# Exercise aim:
A single number is required: how many lines in the entries hold the word "index".

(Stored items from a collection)
------------------------------------------------------------

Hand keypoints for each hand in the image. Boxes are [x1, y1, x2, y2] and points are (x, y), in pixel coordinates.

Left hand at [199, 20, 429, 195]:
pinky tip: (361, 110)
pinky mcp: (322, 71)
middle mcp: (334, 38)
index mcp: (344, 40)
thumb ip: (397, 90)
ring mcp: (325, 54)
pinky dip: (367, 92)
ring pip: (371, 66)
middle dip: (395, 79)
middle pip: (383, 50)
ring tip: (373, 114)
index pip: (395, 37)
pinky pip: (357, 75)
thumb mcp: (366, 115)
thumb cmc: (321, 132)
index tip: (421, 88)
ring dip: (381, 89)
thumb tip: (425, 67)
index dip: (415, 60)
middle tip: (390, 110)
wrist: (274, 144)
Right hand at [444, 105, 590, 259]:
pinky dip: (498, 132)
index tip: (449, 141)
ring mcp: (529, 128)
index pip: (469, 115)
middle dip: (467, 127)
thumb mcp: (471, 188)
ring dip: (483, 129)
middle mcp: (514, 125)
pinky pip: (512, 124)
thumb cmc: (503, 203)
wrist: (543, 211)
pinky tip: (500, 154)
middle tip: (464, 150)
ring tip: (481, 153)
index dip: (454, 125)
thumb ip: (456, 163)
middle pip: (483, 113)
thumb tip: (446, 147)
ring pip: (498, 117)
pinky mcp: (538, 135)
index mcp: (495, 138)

------------------------------------------------------------

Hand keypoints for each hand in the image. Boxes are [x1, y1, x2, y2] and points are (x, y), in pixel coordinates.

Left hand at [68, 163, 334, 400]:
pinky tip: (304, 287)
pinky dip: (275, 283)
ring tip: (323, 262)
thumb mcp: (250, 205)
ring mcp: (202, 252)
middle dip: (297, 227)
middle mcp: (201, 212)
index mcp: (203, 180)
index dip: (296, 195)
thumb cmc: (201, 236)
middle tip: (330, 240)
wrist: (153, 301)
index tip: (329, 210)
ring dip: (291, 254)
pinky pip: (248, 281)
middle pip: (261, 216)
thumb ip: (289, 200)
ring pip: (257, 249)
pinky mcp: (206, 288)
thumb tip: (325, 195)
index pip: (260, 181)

------------------------------------------------------------

# Finished task:
12